## Exercise
Across these entries, report how many lines include the string "Открыл", with nothing but the number.

---*---

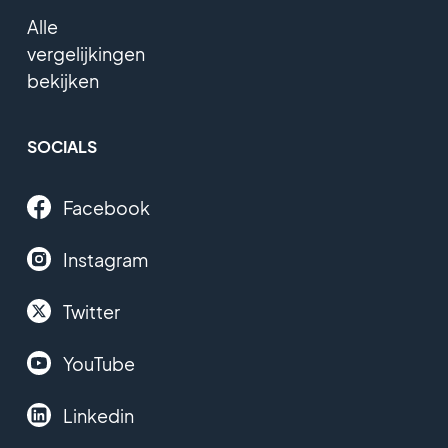
Alle
vergelijkingen
bekijken
SOCIALS
Facebook
Instagram
Twitter
YouTube
Linkedin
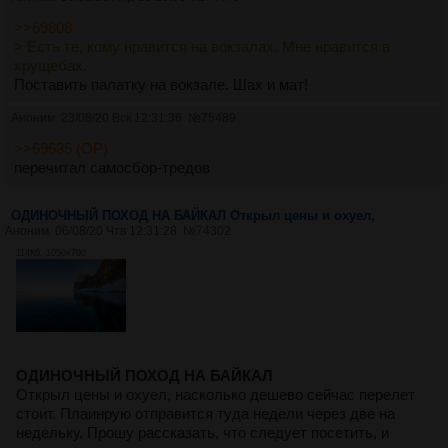
>>69808
> Есть те, кому нравится на вокзалах. Мне нравится в
хрущебах.
Поставить палатку на вокзале. Шах и мат!
Аноним
23/08/20 Вск 12:31:36
№
75489
>>69635 (OP)
перечитал самосбор-тредов
ОДИНОЧНЫЙ ПОХОД НА БАЙКАЛ Открыл цены и охуел,
Аноним
06/08/20 Чтв 12:31:28
№
74302
114Кб, 1050x700
ОДИНОЧНЫЙ ПОХОД НА БАЙКАЛ
Открыл цены и охуел, насколько дешево сейчас перелет
стоит. Плаинрую отправится туда недели через две на
недельку. Прошу рассказать, что следует посетить, и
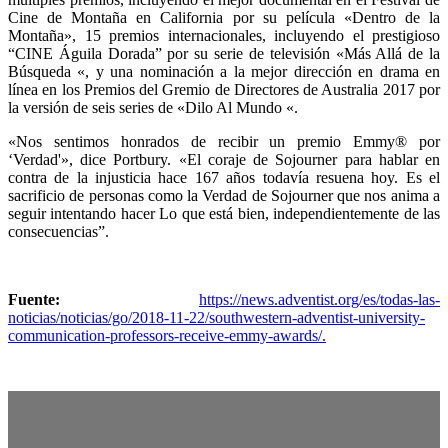
Cine de Montaña en California por su película «Dentro de la
Montaña», 15 premios internacionales, incluyendo el prestigioso
“CINE Águila Dorada” por su serie de televisión «Más Allá de la
Búsqueda «, y una nominación a la mejor dirección en drama en
línea en los Premios del Gremio de Directores de Australia 2017 por
la versión de seis series de «Dilo Al Mundo «.
«Nos sentimos honrados de recibir un premio Emmy® por
‘Verdad'», dice Portbury. «El coraje de Sojourner para hablar en
contra de la injusticia hace 167 años todavía resuena hoy. Es el
sacrificio de personas como la Verdad de Sojourner que nos anima a
seguir intentando hacer Lo que está bien, independientemente de las
consecuencias”.
Fuente:
https://news.adventist.org/es/todas-las-
noticias/noticias/go/2018-11-22/southwestern-adventist-university-
communication-professors-receive-emmy-awards/.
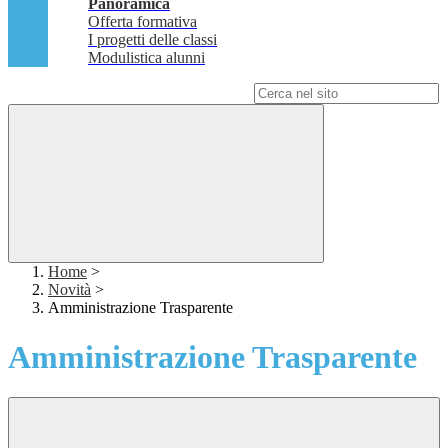
Panoramica
Offerta formativa
I progetti delle classi
Modulistica alunni
Campo di ricerca per le pagine del sito
Home
>
Novità
>
Amministrazione Trasparente
Amministrazione Trasparente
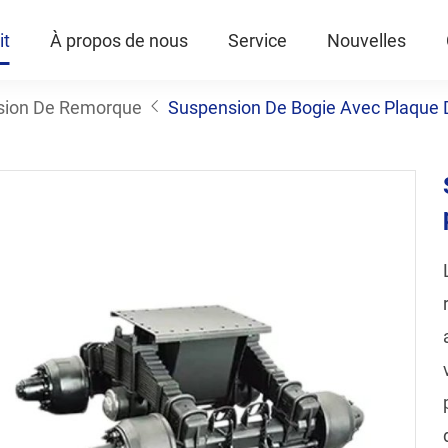
it
À propos de nous
Service
Nouvelles
sion De Remorque
Suspension De Bogie Avec Plaque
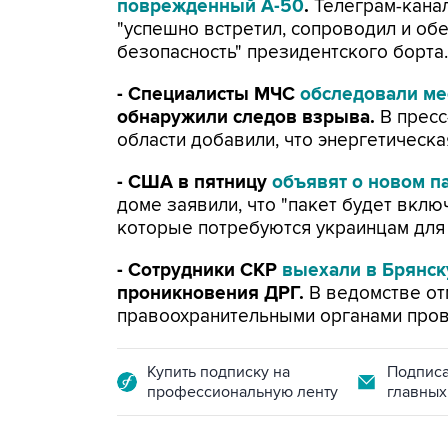
поврежденный А-50
.
Телеграм-канал
"успешно встретил, сопроводил и об
безопасность" президентского борта.
- Специалисты МЧС
обследовали ме
обнаружили следов взрыва.
В пресс
области добавили, что энергетическ
- США в пятницу
объявят о новом п
доме заявили, что "пакет будет вклю
которые потребуются украинцам для 
- Сотрудники СКР
выехали в Брянск
проникновения ДРГ.
В ведомстве от
правоохранительными органами пров
Купить подписку на
Подписа
профессиональную ленту
главных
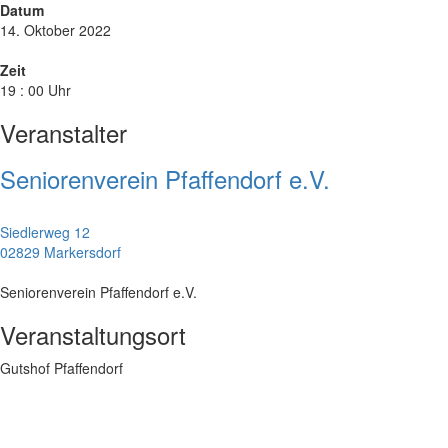
Datum
14. Oktober 2022
Zeit
19 : 00 Uhr
Veranstalter
Seniorenverein Pfaffendorf e.V.
Siedlerweg 12
02829 Markersdorf
Seniorenverein Pfaffendorf e.V.
Veranstaltungsort
Gutshof Pfaffendorf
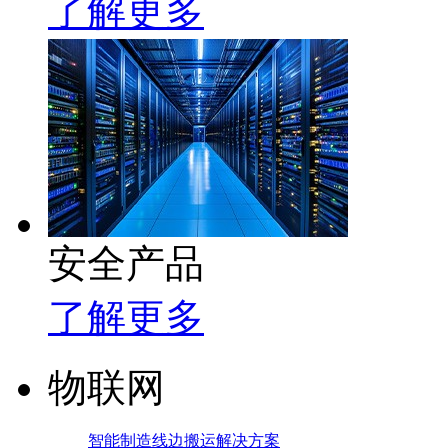
了解更多
安全产品
了解更多
物联网
智能制造线边搬运解决方案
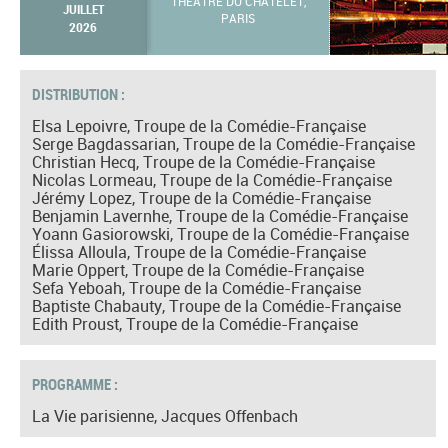
THÉÂTRE DU CHÂTELET,
JUILLET
PARIS
2026
DISTRIBUTION :
Elsa Lepoivre, Troupe de la Comédie-Française
Serge Bagdassarian, Troupe de la Comédie-Française
Christian Hecq, Troupe de la Comédie-Française
Nicolas Lormeau, Troupe de la Comédie-Française
Jérémy Lopez, Troupe de la Comédie-Française
Benjamin Lavernhe, Troupe de la Comédie-Française
Yoann Gasiorowski, Troupe de la Comédie-Française
Élissa Alloula, Troupe de la Comédie-Française
Marie Oppert, Troupe de la Comédie-Française
Sefa Yeboah, Troupe de la Comédie-Française
Baptiste Chabauty, Troupe de la Comédie-Française
Edith Proust, Troupe de la Comédie-Française
PROGRAMME :
La Vie parisienne, Jacques Offenbach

---*---

## Expected answer
2